Four collaborative exercises to help you be lean
Here's four collaborative exercises in Freehand to help you and your design team be lean and bring partners into the process.
User experience audit template
A user experience audit helps you find the biggest fires. The experience audit focuses on locating inconsistencies within your product. You can then create a list of work to fix the inconsistencies and standardize the user experience.
Architecture planning template
Design system architecture planning ensures you don't reinvent the wheel. Define some basic areas of your design system and what should be in each.
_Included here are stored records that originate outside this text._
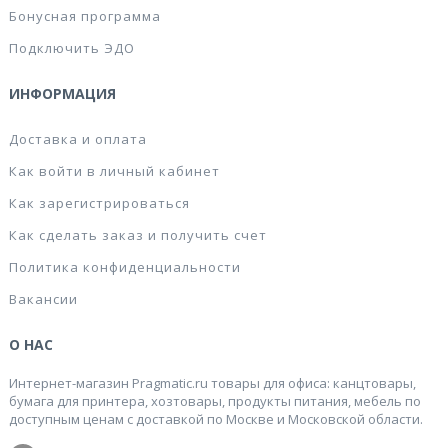
Бонусная программа
Подключить ЭДО
ИНФОРМАЦИЯ
Доставка и оплата
Как войти в личный кабинет
Как зарегистрироваться
Как сделать заказ и получить счет
Политика конфиденциальности
Вакансии
О НАС
Интернет-магазин Pragmatic.ru товары для офиса: канцтовары,
бумага для принтера, хозтовары, продукты питания, мебель по
доступным ценам с доставкой по Москве и Московской области.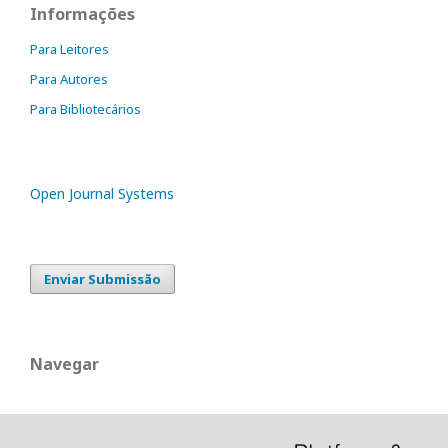
Informações
Para Leitores
Para Autores
Para Bibliotecários
Open Journal Systems
Enviar Submissão
Navegar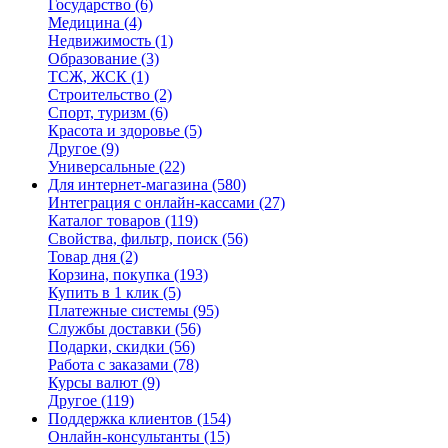
Государство
(6)
Медицина
(4)
Недвижимость
(1)
Образование
(3)
ТСЖ, ЖСК
(1)
Строительство
(2)
Спорт, туризм
(6)
Красота и здоровье
(5)
Другое
(9)
Универсальные
(22)
Для интернет-магазина
(580)
Интеграция с онлайн-кассами
(27)
Каталог товаров
(119)
Свойства, фильтр, поиск
(56)
Товар дня
(2)
Корзина, покупка
(193)
Купить в 1 клик
(5)
Платежные системы
(95)
Службы доставки
(56)
Подарки, скидки
(56)
Работа с заказами
(78)
Курсы валют
(9)
Другое
(119)
Поддержка клиентов
(154)
Онлайн-консультанты
(15)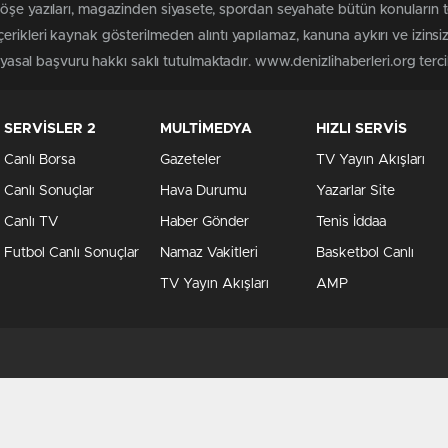
köşe yazıları, magazinden siyasete, spordan seyahate bütün konuların 
erikleri kaynak gösterilmeden alıntı yapılamaz, kanuna aykırı ve izin
 yasal başvuru hakkı saklı tutulmaktadır. www.denizlihaberleri.org tercih
SERVİSLER 2
MULTİMEDYA
HIZLI SERVİS
Canlı Borsa
Gazeteler
TV Yayın Akışları
Canlı Sonuçlar
Hava Durumu
Yazarlar Site
Canlı TV
Haber Gönder
Tenis İddaa
Futbol Canlı Sonuçlar
Namaz Vakitleri
Basketbol Canlı
TV Yayın Akışları
AMP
InVision's template provides principles, foundations, components, and patterns. You can change each area to reflect what's important for your system (or what you've seen in other systems). This exercise helps build a common understanding of your design system and how to talk about it. The next steps area of the template helps you plan and rank the different types of work
Design token planning template
Design token planning helps you get the best of basics. Design tokens are a flexible way to express design decisions across your design system. Tokens create a link between design and engineering.
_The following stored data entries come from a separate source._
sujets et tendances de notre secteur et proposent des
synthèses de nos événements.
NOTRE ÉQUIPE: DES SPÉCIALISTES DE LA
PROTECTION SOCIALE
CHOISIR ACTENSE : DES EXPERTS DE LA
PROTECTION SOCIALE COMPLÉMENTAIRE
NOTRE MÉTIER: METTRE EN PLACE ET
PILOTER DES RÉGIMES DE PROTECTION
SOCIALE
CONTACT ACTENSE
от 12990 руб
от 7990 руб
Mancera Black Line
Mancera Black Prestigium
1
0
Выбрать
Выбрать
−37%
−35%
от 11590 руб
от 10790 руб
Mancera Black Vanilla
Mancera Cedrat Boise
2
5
This exercise walks you through defining global design tokens, components, and component-level tokens. InVision uses this exercise as a hand off for our engineers to then create the design tokens.
Design system component template
Use the design system component template to win friends, not battles. You won't be too far into your design system before contributions from others become essential to success. The challenges arise when contributors don't know the system to the same level of detail as you.
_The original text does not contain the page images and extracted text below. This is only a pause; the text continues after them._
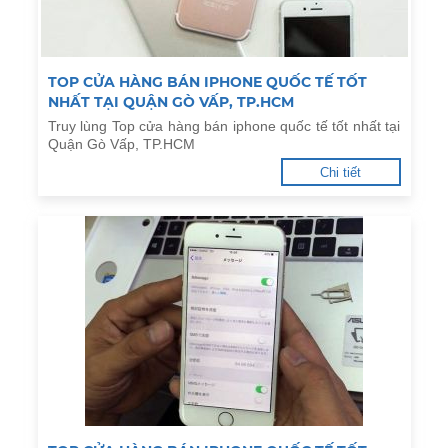
TOP CỬA HÀNG BÁN IPHONE QUỐC TẾ TỐT
NHẤT TẠI QUẬN GÒ VẤP, TP.HCM
Truy lùng Top cửa hàng bán iphone quốc tế tốt nhất tại
Quận Gò Vấp, TP.HCM
Chi tiết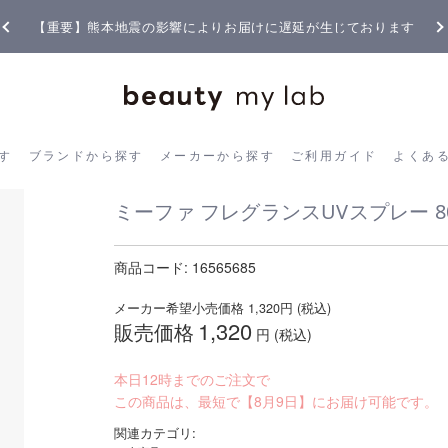
【重要】熊本地震の影響によりお届けに遅延が生じております
ら探す
ブランドから探す
メーカーから探す
ご利用ガイド
よく
す
ブランドから探す
メーカーから探す
ご利用ガイド
よくあ
ミーファ フレグランスUVスプレー 8
商品コード:
16565685
メーカー希望小売価格
1,320
円 (税込)
1,320
販売価格
円 (税込)
本日12時までのご注文で
この商品は、最短で【8月9日】にお届け可能です。
関連カテゴリ:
This template brings together all your partners (designers, engineers, product owners) with the design system team to have a conversation in a single place. Collect information about who's responsible for individual components. Collect design proposals for new components. A dedicated technical approach section ensures engineers have space to consider how they'll build and deploy the component, and any challenges.
Consumers of the design system felt more involved and included in the conversation, and the design system team developed greater empathy for what users of the system needed to achieve.